На книге не было замка, и она выглядела как недорогой блокнот. Эдриэнн открыла книгу, чтобы посмотреть на внутреннюю часть обложки. Там стояло имя, которое она и надеялась обнаружить.
Эдриэнн выбежала из комнаты и спустилась вниз по лестнице. Может быть, сейчас она найдет ответы на все свои вопросы? Может быть, найдется объяснение предательству Грейси? И может быть, по этим записям ей удастся узнать, какой была Сара?
Добравшись до стола, Эдриэнн раскрыла книгу, надеясь обнаружить дневник Сары.
Что-то написано на первой странице.

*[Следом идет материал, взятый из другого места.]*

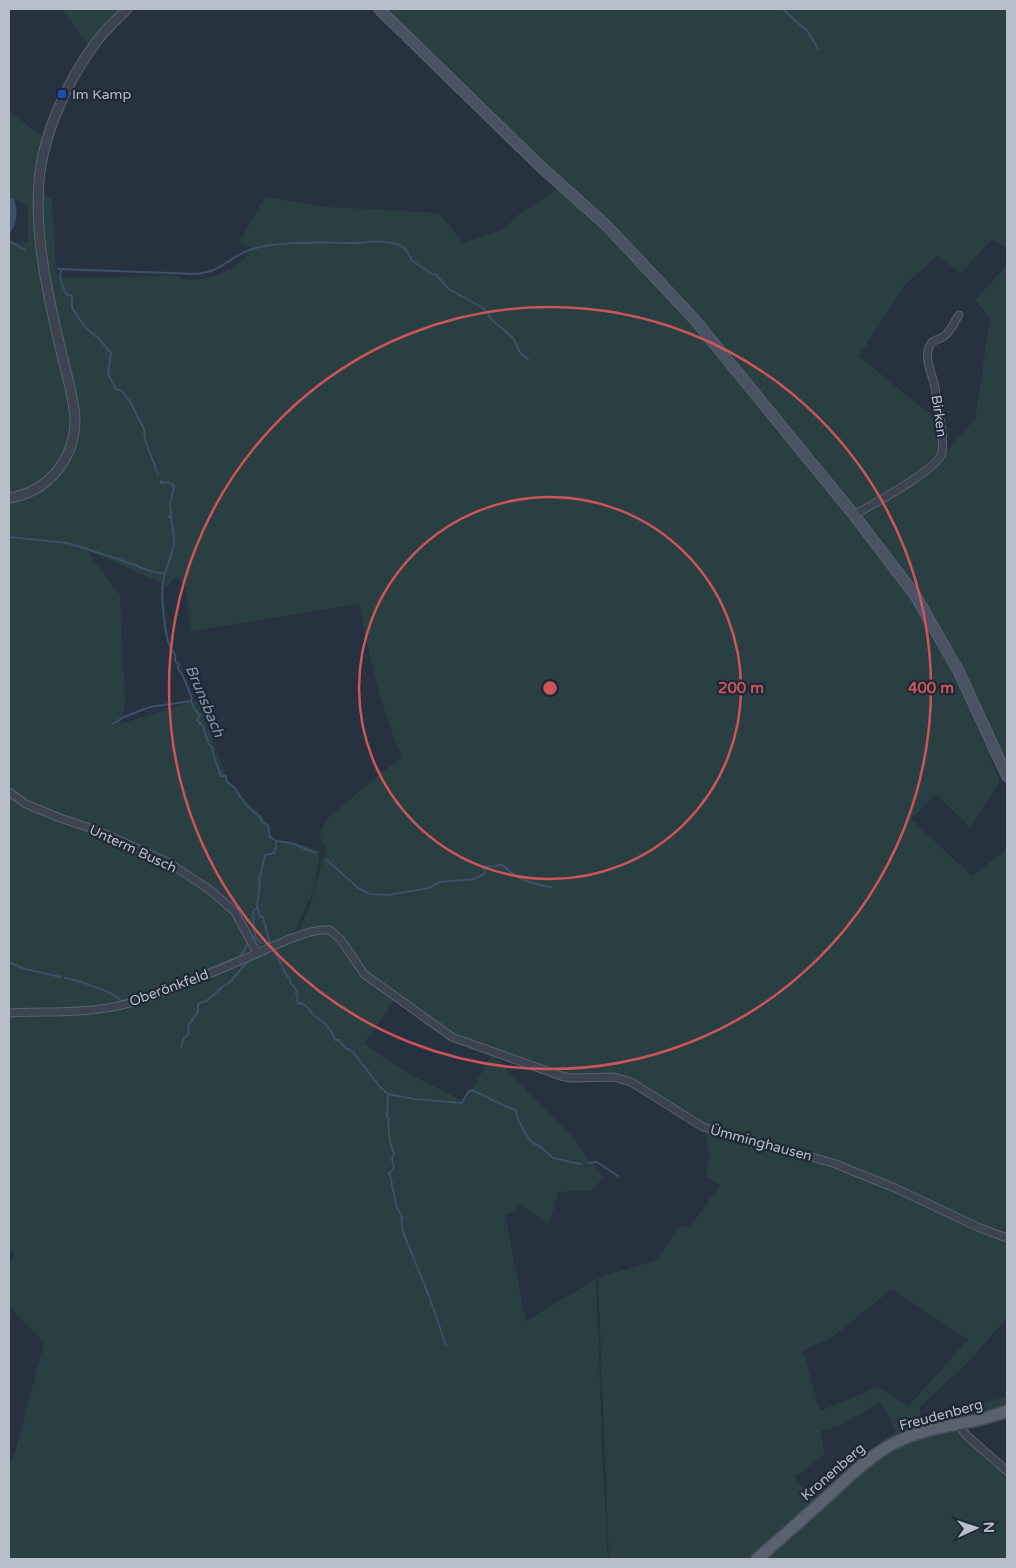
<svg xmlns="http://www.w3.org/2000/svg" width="1016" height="1568" viewBox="0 0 1016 1568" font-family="'Varela Round',sans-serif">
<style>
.green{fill:#293f41;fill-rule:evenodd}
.water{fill:#3d5069}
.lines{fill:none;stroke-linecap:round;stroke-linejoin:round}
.stream{stroke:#3d5069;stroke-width:2}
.minor-casing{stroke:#58626e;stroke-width:9}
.tertiary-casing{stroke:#58626e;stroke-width:11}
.secondary-casing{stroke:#58626e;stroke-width:12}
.primary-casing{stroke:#444d59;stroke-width:14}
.minor{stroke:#3b4450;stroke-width:7}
.tertiary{stroke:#3b4450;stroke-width:9}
.secondary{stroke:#495363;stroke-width:10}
.primary{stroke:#596370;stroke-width:11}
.ring{fill:none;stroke:#cd5559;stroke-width:2.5}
.transit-dot{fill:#1a4fb4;stroke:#1f2936;stroke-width:2}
.labels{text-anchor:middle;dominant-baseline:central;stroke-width:4.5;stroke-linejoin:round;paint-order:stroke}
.poi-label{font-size:14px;fill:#b7bfcb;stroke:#1f2936;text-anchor:start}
.street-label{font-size:14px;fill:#b7bfcb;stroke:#1f2936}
.water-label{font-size:15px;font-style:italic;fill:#8096b1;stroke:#1f2936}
.centre{fill:#cd5559;stroke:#1f2936;stroke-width:2.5}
.ring-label{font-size:15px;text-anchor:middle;font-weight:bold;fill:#cd5559;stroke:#1f2936;stroke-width:4.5;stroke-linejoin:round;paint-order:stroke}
</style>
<rect width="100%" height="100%" fill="#273240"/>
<!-- green -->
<path class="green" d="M 61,9 L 124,9 L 91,48 Z
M 379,9 L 1007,9 L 1007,248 L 992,239 L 961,273 L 937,256 L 903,287 L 859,356 L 939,422 L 944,454 L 975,419 L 990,319 L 975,300 L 1007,265 L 1007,753 L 999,752 L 990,758 L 1000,781 L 970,827 L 936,794 L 911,819 L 972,876 L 1007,849 L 1007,1318 L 968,1362 L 920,1407 L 920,1417 L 963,1409 L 1007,1396 L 1007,1407 L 870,1454 L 869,1451 L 895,1432 L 890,1418 L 880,1402 L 840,1426 L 820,1431 L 825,1454 L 794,1477 L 818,1501 L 752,1559 L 609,1559 L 598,1278 L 656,1260 L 674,1234 L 677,1227 L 690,1227 L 720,1185 L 706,1177 L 709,1155 L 705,1129 L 620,1078 L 571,1078 L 462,1042 L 357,967 L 396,999 L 364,1044 L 409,1074 L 465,1102 L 492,1054 L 536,1101 L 568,1131 L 589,1160 L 604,1176 L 593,1190 L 558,1192 L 549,1225 L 521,1204 L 514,1211 L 505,1215 L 526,1321 L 596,1279 L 603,1466 L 608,1559 L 9,1559 L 9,1463 L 15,1453 L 44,1342 L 13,1311 L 9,1303 L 9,1265 L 15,1254 L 9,1248 L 9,1015 L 114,1009 L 291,942 L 330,930 L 296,937 L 310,906 L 326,847 L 320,840 L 321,831 L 327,819 L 382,772 L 402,758 C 380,706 370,659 359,604 L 191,631 L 185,585 L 175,577 L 168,586 L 86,550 L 120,595 L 125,703 L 120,724 L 198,700 L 229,784 L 266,820 L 274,846 L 289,841 L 320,851 L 313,892 L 292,937 L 258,951 L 237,911 L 167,859 L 28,802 L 9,790 L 9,242 L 28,242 L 28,206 L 9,197 L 9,111 L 47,140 L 38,189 L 52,200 L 55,256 L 58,277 C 91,277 125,278 158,276 C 163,275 171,275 177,276 C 179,277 181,279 184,279 C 208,283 241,269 253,248 L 239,242 L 265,197 L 326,207 L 439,213 L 464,243 L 504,229 L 519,214 L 561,187 L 610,235 L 713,347 L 888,565 L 717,340 L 670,285 L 601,214 L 542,160 L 394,18 ZM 892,1289 L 968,1340 L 908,1406 L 878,1387 L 820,1411 L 803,1351 L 831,1338 Z
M 9,792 L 26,804 L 166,861 L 235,912 L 257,953 L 113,1007 L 9,1013 Z
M 956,1429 L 960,1431 L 978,1452 L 1007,1474 L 1007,1559 L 767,1559 L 875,1461 L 896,1447 L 913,1439 Z"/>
<!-- water -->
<path class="water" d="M 9,197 L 14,199 C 18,211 18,224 9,234 Z"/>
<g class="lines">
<!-- stream -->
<path class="stream" d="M 783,9 L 808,32 L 818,49
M 9,241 L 25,250
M 58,269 L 197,274 C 222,272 231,255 252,249 C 279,241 322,242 351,243 C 364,243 379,239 393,243 C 402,245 409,251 411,260 L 432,274 L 435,274 L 449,289 L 483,308 L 488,313 L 490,318 L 513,338 L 521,354 L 528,359
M 61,270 L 60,278 L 66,294 L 72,296 L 72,308 L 85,327 L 99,339 L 111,353 L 108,374 L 116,389 L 122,391 L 130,402 L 138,417 L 144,429 L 145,440 L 158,474
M 161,481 L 161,483 L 168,482 L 173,485 L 174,487 L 170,504 L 171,515 L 169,517 L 171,517 C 172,523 175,540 174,544 C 172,555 167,566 164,577 C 160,591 164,645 175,654 L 175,661 L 179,664 L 178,669 C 184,674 188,690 192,698 L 191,701 L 195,710 L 200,715 L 197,720 L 203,726 L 209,745 L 212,747 C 213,759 218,766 221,776 L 226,776 L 227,782 L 234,787 L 246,805 L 260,817 L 262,822 L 268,825 L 270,837 L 276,841 L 276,848 L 274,853 L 265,855 L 260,877 L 258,879 L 260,883 L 257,906 L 260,917 L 263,917 L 270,944
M 9,537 L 68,543 L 121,560 L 150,571 L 165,574
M 113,724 L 124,717 L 150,707 L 191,701
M 276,841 L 291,843 L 316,853
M 327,860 L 358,888 L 370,894 L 388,895 L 429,888 L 440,882 L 474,879 L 486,873 L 482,867 L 503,865 C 516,880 532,884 551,887
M 258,908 L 253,911 C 254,921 251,939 262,943
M 273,951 C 282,960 282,972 290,979 L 290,982 L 297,991 L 296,994 L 298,996 L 297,1000 L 299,1004 L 302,1003 C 309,1007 309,1011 315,1016 C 324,1022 332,1029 335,1040 L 339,1040 L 346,1049 L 349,1049 L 353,1052 L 380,1087 L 388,1094 L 414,1099 L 462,1103 L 469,1091 L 472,1090 C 486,1096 502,1106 516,1110 L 518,1120 L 528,1138 L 533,1143 L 541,1147 L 553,1158 L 580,1164
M 11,963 L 25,969 L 61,977
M 206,970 L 239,957 L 243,953 L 247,945
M 65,978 C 76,980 116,992 121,1001 L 138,997
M 150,993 L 201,972
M 181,1047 L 184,1038 L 189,1034 L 188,1026 L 198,1012 L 198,1004 L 208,1000 L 222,987 L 229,983 L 248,961 L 266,954
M 388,1094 L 387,1117 L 389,1120 L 388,1122 L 390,1142 L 394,1154 L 392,1159 L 394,1169 L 388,1174 L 390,1175 L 397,1208 L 403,1218 L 401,1218 L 403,1232 L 429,1296 L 446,1345
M 588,1163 L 597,1162 C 605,1168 611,1171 618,1176"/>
<defs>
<path id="minor" d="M 854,515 C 871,505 940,469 942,452 C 945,433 937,407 935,388 C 933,375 924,360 929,347 C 931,340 938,340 943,337 C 951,332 954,322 959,315
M 9,792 L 26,804 L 60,818 L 96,830 L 166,861 L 210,890 L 235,912 L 257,953
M 9,1013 C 48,1011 93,1014 130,1003 C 167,992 202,977 237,962 C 260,953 307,927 330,930 L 341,940 L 364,974 L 452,1037 L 561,1076 L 571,1078 L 614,1077 L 631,1082 L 703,1127 L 833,1163 L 895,1188 L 980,1228 L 1007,1238
M 958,1424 L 966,1435 L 1007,1471"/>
<path id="tertiary" d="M 9,498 C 48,492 75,459 75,419 C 74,401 69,384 65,367 C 59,344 54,320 49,297 C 41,259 36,220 39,181 C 43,133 68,80 96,42 C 105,30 116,20 127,9"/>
<path id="secondary" d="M 379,9 L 540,166 L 607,226 L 695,320 L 854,515 L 915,595 L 959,672 L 1007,776"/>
<path id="primary" d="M 757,1559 C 781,1538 805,1517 828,1496 C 850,1476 873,1452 901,1440 C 935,1424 973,1425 1007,1411"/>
</defs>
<!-- minor casing -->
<use href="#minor" class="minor-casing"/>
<!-- tertiary casing -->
<use href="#tertiary" class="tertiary-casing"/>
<!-- secondary casing -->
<use href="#secondary" class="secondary-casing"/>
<!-- primary casing -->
<use href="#primary" class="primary-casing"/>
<!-- minor -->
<use href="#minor" class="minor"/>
<!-- tertiary -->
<use href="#tertiary" class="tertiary"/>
<!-- secondary -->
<use href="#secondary" class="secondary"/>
<!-- primary -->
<use href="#primary" class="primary"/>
</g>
<!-- distance rings -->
<g class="ring">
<circle cx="550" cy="688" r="191"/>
<circle cx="550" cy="688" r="381"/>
</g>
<!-- markers -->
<rect class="transit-dot" x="57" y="89" width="10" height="10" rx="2.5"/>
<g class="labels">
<!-- poi labels -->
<g class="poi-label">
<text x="72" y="94">Im Kamp</text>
</g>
<!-- street labels -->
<g class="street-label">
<text transform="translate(939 416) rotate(82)">Birken</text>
<text transform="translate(133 849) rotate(25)">Unterm Busch</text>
<text transform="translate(169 988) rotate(-20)">Oberönkfeld</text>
<text transform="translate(761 1143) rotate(15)">Ümminghausen</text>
<text transform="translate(941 1415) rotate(-15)">Freudenberg</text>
<text transform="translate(833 1472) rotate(-41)">Kronenberg</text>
</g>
<!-- water labels -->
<g class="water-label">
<text transform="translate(205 701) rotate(67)">Brunsbach</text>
</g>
</g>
<circle cx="550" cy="688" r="8" class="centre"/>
<g class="ring-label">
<text x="741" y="693">200 m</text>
<text x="931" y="693">400 m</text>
</g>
<!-- border -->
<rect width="1016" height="1568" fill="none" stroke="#b7bfcb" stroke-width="20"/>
<!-- north arrow -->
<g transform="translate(976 1528) rotate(87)" stroke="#1f2936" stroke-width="4" paint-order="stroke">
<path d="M0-4L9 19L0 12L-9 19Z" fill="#b7bfcb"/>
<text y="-8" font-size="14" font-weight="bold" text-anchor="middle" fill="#b7bfcb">N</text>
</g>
</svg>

На второй. Эдриэнн нахмурилась, ее пальцы перелистывали следующие страницы, но те оказались пустыми. Ее глаза впивались в бумагу, словно усилием воли она могла заполнить эти страницы словами и мыслями Сары. У нее в носу щекотало от пыли, но она боялась чихнуть.
Ее охватило разочарование. Только несколько страниц в начале книги были заполнены.

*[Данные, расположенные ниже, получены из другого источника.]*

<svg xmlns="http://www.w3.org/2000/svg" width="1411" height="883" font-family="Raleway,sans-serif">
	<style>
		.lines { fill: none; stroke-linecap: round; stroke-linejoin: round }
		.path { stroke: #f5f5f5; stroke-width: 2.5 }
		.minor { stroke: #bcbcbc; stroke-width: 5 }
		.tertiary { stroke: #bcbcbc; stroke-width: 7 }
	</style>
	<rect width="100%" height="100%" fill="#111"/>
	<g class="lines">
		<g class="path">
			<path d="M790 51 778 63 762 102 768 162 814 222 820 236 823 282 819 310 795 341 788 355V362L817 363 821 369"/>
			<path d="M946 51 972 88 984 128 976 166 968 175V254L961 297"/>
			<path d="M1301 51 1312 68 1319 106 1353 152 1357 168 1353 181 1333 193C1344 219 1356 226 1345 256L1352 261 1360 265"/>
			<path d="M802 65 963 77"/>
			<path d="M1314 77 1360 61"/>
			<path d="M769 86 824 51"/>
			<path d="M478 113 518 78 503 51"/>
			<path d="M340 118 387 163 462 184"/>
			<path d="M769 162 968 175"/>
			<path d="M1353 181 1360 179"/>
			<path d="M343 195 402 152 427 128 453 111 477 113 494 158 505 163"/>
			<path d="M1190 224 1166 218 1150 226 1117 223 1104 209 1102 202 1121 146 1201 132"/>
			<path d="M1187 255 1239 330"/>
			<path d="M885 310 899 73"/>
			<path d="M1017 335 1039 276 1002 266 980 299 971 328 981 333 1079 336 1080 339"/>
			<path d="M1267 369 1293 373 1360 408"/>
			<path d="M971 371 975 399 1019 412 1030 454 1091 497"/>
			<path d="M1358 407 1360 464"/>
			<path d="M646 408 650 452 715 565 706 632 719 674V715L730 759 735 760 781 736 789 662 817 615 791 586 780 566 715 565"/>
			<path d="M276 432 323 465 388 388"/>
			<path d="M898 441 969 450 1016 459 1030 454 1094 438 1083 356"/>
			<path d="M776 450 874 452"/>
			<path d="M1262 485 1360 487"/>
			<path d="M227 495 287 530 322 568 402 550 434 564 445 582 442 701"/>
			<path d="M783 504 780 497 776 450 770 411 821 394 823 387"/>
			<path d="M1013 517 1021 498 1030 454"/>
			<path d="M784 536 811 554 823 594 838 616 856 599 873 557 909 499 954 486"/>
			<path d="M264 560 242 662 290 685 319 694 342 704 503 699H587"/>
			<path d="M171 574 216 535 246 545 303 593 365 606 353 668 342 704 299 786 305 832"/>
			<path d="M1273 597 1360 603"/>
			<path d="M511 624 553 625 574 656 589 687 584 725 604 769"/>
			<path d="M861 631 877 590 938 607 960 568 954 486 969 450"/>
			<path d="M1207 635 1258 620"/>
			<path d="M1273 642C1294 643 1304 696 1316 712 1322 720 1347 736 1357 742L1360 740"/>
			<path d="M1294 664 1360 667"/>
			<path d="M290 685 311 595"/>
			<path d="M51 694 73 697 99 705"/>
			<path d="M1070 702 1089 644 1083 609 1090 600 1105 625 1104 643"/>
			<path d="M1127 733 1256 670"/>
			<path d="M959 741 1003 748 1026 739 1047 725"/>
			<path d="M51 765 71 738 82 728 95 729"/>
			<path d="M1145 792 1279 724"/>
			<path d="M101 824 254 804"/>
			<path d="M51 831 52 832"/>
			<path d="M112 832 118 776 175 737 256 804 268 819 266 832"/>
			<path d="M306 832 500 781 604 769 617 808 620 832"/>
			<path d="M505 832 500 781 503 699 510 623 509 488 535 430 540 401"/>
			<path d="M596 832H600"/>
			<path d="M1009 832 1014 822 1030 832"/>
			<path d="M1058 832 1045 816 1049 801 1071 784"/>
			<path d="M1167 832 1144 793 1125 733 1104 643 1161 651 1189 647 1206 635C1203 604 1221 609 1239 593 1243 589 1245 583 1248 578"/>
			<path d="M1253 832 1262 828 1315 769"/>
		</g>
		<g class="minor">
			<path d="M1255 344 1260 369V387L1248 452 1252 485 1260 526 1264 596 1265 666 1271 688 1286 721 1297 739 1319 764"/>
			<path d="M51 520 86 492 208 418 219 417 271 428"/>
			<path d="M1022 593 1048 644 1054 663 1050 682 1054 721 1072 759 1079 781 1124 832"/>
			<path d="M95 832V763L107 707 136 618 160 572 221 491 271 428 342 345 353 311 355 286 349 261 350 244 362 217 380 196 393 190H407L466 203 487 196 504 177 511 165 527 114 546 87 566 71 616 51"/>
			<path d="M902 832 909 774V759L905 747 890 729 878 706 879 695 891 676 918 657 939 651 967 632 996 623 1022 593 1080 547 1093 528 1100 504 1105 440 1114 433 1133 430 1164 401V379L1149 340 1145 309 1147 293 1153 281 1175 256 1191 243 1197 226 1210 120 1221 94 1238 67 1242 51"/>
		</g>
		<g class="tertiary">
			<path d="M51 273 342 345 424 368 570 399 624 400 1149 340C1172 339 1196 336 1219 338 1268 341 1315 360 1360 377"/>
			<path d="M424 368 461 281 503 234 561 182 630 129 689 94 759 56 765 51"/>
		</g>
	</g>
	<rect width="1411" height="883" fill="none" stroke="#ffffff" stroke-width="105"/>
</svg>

Эдриэнн прижала ладони к вискам. Несколько страниц подряд Сара писала лишь что-то несвязное о том, как она предала всех и как ненавидит себя за это. Последняя запись была столь же пугающей, хотя, казалось, она дала молоденькой девушке маленькое утешение.
Разочарованная, Эдриэн обошла дом, выключая повсюду свет и готовясь ложиться спать. Она надела футболку и свитер, стараясь не повредить повязку на пятке. Уткнулась лицом в подушку, но не думала, что этой ночью ей удастся спокойно спать. Она крутилась в кровати, и ее преследовало невнятное признание девушки, которой не могло было быть больше шестнадцати или семнадцати лет. Сара что-то скрывала.
И Эдриэнн не могла не испытывать страстное желание выяснить, что именно.
Лео улыбнулся, когда Эдриэнн зашла в закусочную. Кофейник и чистая чашка – хотя и с пятном на ободке – были наготове у него в руках. Он остановился около стола, пошевелил редкими растрепанными бровями и, не спрашивая, налил ей чашку кофе.
Она вопросительно посмотрела на него.
– Кофе для настоящего мужчины.
Он со стуком поставил чашку перед ней на стол.
– Возможно, вы не заметили, но я совсем не мужчина.
Эдриэнн поняла, что чувствует себя комфортнее в компании своих восьмидесятилетних друзей. И хотя такая черта характера могла бы обеспокоить большинство двадцатилетних, ей нравилось общество стариков.